(Collected data)
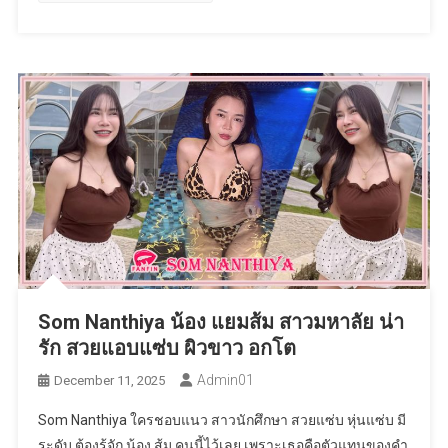
Som Nanthiya น้อง แยมส้ม สาวมหาลัย น่า
รัก สวยแอบแซ่บ ผิวขาว อกโต
Admin01
December 11, 2025
Som Nanthiya ใครชอบแนว สาวนักศึกษา สวยแซ่บ หุ่นแซ่บ มี
ระดับ ต้องรู้จัก น้อง ส้ม คนนี้ไว้เลย เพราะเธอคือตัวแทนของคำ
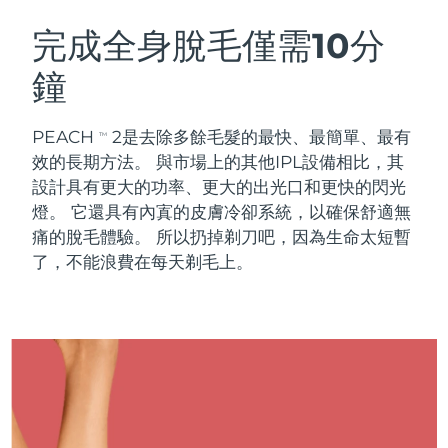
瑞典美膚護理
奧地利
預計送達日期
8/10/26
完成全身脫毛僅需10分
鐘
巴林
預計送達日期
8/11/26
面部清潔
緊致提拉
比利時
預計送達日期
8/10/26
PEACH
2是去除多餘毛髮的最快、最簡單、最有
TM
LUNA™ 4 套裝
BEAR™ 2 套裝
效的長期方法。 與市場上的其他IPL設備相比，其
百慕達
預計送達日期
8/16/26
Anti-aging massage
Microcurrent toning
設計具有更大的功率、更大的出光口和更快的閃光
燈。 它還具有內寘的皮膚冷卻系統，以確保舒適無
波士尼亞與赫塞哥維納
預計送達日期
8/13/26
痛的脫毛體驗。 所以扔掉剃刀吧，因為生命太短暫
補水保濕
口腔護理
LUNA™ 4 Plus
BEAR™ 2 go
了，不能浪費在每天剃毛上。
汶萊
預計送達日期
8/15/26
UFO™ 3 套裝
issa™ 4
Massage, LED heating
Microcurrent toning on-the-go
FAQ™ 抗老護理
Deep facial hydration
Hybrid silicone sonic toothbrush
保加利亞
預計送達日期
8/10/26
NEW
LUNA™ 4 Men
BEAR™ 2 eyes & lips
加拿大
預計送達日期
8/14/26
UFO™ 3 LED
issa™ 4 plus
For men, anti-aging massage
Microcurrent line smoothing device
Near-infrared and red light therapy
Smart hybrid silicone sonic toothbrush
智利
預計送達日期
8/14/26
device
抗老
LED 護理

▶ [Problem requirements] After reading each line of the data, give only the number of lines that include the word "sonic".

▶ [Answer box] 2